BIOACTIVE POLYMERS AND MATERIALS RESEARCH
Dr. Kuroda's primary interest is to design and synthesize antimicrobial polymers effective to drug-resistant bacteria.
Dr. Kuroda's laboratory studies membrane-active antimicrobial polymers as synthetic mimics of host-defense peptides and antimicrobial coatings to prevent biofilm formation on biomedical materials.
Antimicrobial peptide-mimetic polymers. To create new antimicrobial materials effective to drug resistant bacteria, our laboratory has developed the molecular mimicry of naturally occurring antimicrobial peptides using synthetic methacrylate polymers. These polymers are designed to mimic the cationic functionality and amphiphilic nature of antimicrobial peptides to act as membrane-active antimicrobial agents. These antimicrobial polymers represent the hallmarks of antimicrobial peptide such as antimicrobial activity against a broad spectrum of bacteria including antibiotic-resistant strains, low propensity for resistance development in bacteria, and no adverse toxicity against host cells.

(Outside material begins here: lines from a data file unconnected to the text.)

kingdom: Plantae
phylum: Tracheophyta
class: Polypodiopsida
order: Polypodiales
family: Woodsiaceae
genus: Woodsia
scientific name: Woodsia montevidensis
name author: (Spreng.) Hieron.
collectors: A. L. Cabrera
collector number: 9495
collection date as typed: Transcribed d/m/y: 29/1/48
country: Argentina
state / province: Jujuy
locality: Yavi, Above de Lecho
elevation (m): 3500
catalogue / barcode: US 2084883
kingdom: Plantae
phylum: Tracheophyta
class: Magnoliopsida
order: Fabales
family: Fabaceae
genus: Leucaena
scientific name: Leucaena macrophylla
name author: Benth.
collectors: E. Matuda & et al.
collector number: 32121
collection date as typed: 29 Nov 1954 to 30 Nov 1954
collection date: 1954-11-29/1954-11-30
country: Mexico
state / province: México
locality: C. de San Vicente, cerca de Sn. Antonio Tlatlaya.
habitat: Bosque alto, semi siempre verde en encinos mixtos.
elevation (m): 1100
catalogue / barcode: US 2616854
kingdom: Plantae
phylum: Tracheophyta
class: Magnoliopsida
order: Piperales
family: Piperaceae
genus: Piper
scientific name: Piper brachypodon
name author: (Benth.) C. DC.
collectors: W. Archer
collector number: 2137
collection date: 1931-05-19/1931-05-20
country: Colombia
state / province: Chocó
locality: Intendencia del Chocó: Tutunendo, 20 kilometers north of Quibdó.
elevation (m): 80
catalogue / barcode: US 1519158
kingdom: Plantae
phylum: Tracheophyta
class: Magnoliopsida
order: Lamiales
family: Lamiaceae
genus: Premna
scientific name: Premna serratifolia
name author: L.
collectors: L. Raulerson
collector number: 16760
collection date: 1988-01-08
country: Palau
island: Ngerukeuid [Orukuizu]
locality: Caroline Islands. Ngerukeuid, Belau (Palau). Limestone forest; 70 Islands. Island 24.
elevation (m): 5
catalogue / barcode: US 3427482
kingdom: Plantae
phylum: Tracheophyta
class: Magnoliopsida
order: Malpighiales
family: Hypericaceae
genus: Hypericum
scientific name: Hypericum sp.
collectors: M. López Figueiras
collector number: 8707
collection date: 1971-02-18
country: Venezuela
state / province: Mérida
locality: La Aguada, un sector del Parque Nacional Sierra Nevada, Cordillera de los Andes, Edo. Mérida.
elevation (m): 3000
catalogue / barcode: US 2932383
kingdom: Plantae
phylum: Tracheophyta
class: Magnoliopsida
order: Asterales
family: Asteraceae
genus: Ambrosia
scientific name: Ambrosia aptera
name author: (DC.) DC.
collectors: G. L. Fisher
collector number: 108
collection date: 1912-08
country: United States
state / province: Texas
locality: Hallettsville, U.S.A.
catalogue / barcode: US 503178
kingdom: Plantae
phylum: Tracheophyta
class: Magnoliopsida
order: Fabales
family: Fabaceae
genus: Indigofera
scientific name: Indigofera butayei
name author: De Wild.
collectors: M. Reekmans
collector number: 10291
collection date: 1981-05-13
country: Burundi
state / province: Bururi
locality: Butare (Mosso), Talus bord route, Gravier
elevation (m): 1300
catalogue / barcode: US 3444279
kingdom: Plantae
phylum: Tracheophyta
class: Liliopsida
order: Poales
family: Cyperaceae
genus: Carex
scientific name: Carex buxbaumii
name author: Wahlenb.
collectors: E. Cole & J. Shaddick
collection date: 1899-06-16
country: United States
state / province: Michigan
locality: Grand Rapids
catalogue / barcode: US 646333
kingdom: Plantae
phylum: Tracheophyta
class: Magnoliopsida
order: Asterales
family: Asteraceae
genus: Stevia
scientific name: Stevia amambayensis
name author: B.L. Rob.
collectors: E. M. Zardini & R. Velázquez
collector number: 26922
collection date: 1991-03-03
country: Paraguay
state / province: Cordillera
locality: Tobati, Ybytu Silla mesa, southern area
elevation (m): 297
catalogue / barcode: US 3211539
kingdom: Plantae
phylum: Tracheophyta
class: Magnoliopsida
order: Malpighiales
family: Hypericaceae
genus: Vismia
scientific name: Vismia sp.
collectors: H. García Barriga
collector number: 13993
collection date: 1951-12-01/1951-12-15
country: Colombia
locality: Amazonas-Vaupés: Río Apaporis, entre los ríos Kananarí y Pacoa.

Anti-biofilm Coatings. Bacteria proficiently adhere to synthetic surfaces of medical devices or implants, and establish matrix-encased bacterial communities, known as biofilms. This biofilm formation is a concern because the biofilm matrix protects resident bacteria from host-defense mechanisms and antibiotic challenges, resulting in chronic and recurrent bacterial infections. To prevent the biofilm formation, our laboratory has developed versatile polymeric materials for bactericidal or anti-fouling coatings by utilizing a mussel protein mimetic adhesive group or a star-shaped polymer nano-architecture.